August 29 – September 26, 2020
Opening day August 29, 11am-7pm
To attend, please RSVP to firstname.lastname@example.org
Artists Regina Herod, Mirena Kim, Pete Hoffecker Mejia, Moncho 1929, Jamaal Hasef Tolbert, with additional work by the curator, Sharon Barnes
Sharon Louise Barnes
Breaking the Mold examines American abstract art-making in the work of six, diverse mid-career artists who work with a range of materials, visual vocabularies, and compositional systems. Despite their uniquely personal, formal and conceptual expressions, they share a certain context with one another.
It is known that the roots of abstraction pre-date Modernism from Europe and certainly the New York School. Many 20th century art movements borrowed from forms of abstraction found in centuries old Indigenous art from Africa, the Americas, Asia and Polynesia. This exhibition presents compelling works by a sampling of talented and culturally rich abstract artists working today, while it also argues for the breaking of the institutional mold that was created by the colonization of abstract art.
About the artists
Regina Herod is a sculptor and painter who lives and works in Los Angeles. She initially studied theater in college and believes that those early years contribute to constructive forms that evolve within her visual arts practice. She earned her BFA at San Diego State University and her MFA from The Otis College of Art & Design.

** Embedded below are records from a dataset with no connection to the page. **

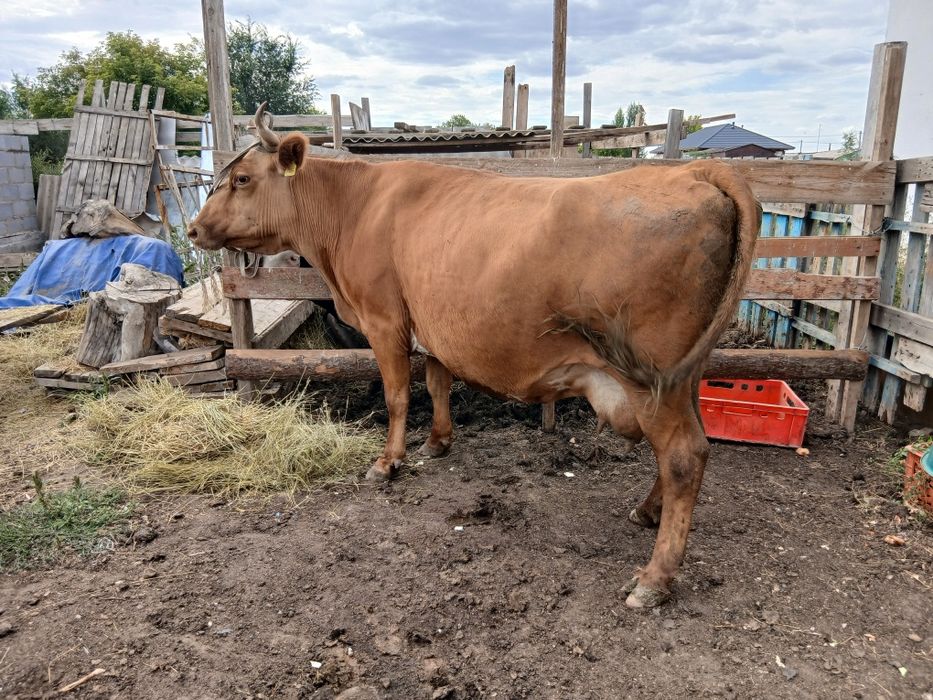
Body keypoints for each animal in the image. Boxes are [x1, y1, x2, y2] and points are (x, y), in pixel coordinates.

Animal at [189, 103, 761, 608]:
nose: (193, 229)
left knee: (684, 455)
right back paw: (646, 512)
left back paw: (654, 578)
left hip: (651, 376)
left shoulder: (384, 319)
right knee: (686, 446)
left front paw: (387, 462)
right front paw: (438, 442)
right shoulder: (433, 320)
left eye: (242, 180)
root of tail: (697, 172)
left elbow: (398, 395)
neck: (355, 207)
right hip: (682, 376)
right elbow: (438, 381)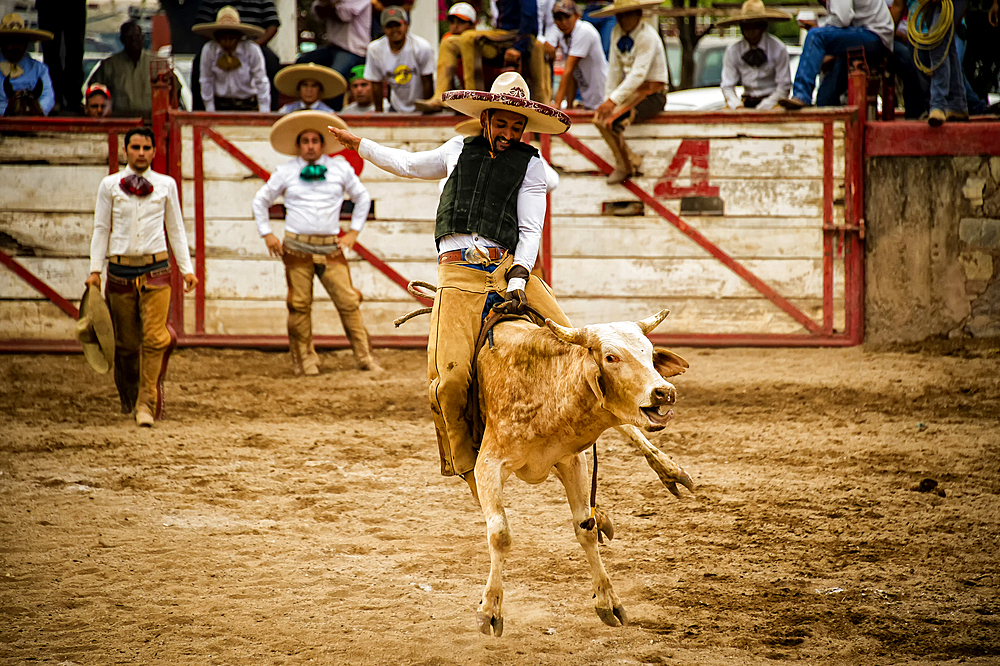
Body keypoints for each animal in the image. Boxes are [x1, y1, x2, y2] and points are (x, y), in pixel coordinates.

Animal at [472, 308, 692, 636]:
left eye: (651, 353)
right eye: (611, 357)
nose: (664, 392)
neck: (544, 386)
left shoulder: (572, 460)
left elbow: (583, 529)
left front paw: (607, 601)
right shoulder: (487, 464)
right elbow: (499, 534)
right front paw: (490, 609)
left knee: (628, 427)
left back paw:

Her work examines historized trauma within the context of race, socio-economic disenfranchisement and systemic oppression. In sculpture, she conflates materials such as wood, wax, metal and paper as surrealistic metaphors, in order to re-imagine the relevance between current and colonized history and the emotional terrains and circumstance that remain.
Mirena Kim is a painter, ceramicist and sculptor based in Los Angeles. Kim holds an MFA from Otis College of Art and Design and a BA from The University of California at Santa Cruz. Her abstract paintings are about the ways in which mark-making can create a partnership between the maker and viewer. Through brushstrokes, scratches and layers of color, she strives to define a space while at the same time addressing the body and bodily gestures. Kim’s sculptures begin with traditional ceramic practices such as hand-building and wheel-throwing, then veer sharply into critique through the use of scale, fragmentation, placement and perspective.
Pete Hoffecker Mejía
Pete Hoffecker Mejía is a sculptor, painter and educator currently based in Oregon. Born in Bogotá, Colombia, and raised in the United States, Hoffecker Mejía received his BFA from the University of Memphis and an MFA from Indiana University. He has been an artist-in-residence at the Ox-Bow School of Art, the Vermont Studio Center, the Studios at MASS MoCA and others. He is currently Assistant Professor at Western Oregon University. Mejia’s work is engaged in the exploration and mediation of intersectional cultural identity, hierarchies of representation, and the politics of abstraction. His structures investigate the blurred points of contact resulting from estrangement, while also looking at the continuing impacts of colonialism.
Moncho 1929 (born Dan Monteavaro) is a Los Angeles-based painter and public muralist, born in Puerto Rico, and raised in the South Bronx. Combining elements of street art, figurative abstraction, and sociopolitical content, he creates studio works on canvas, as well as public murals. His work has been featured in various solo and group exhibitions nationally and internationally, including the Perez Art Museum in Miami, and Gallery Ann in Seoul, Korea. His work was recently acquired for the permanent collection of The Figge Art Museum, and can be found in many other private and corporate collections, including Google, the French Consulate, Paramount, and Universal.
Jamaal Hasef Tolbert
Jamaal Hasef Tolbert is a Los Angeles-based multi-disciplinary artist. He earned his B.A. in Sociology & Art California State University, Bakersfield, completed his certification in Art & Marketing from Sotheby’s in London, and continued his studies at Claremont Graduate University where he received his MFA in Studio Art. In addition to working as an artist in Los Angeles, Jamaal Hasef is passionate about educating both young artists and art novices. He has worked as a visiting artist and lecturer at USC and Getty Unshuttered instructor. His work encourages viewers to reconsider their role in social construction, civil rights, and white hegemony.
Sharon Louise Barnes
Sharon Louise Barnes, curator of Breaking the Mold, is an inter-disciplinary artist who lives and works in Los Angeles. She has exhibited extensively in galleries, art fairs and museums; and her work was recently acquired by the permanent collection of the UCLA Ralph Bunche Center for African American Studies. She earned a B.A. with an emphasis in Television & Film at CSULA; and is she currently completing her MFA at Otis College of Art & Design. Through the medium of Social Abstraction, her work considers the current and historic intersections of culture, race, and gender, using processes that signify struggle, resilience and the creation of new realities.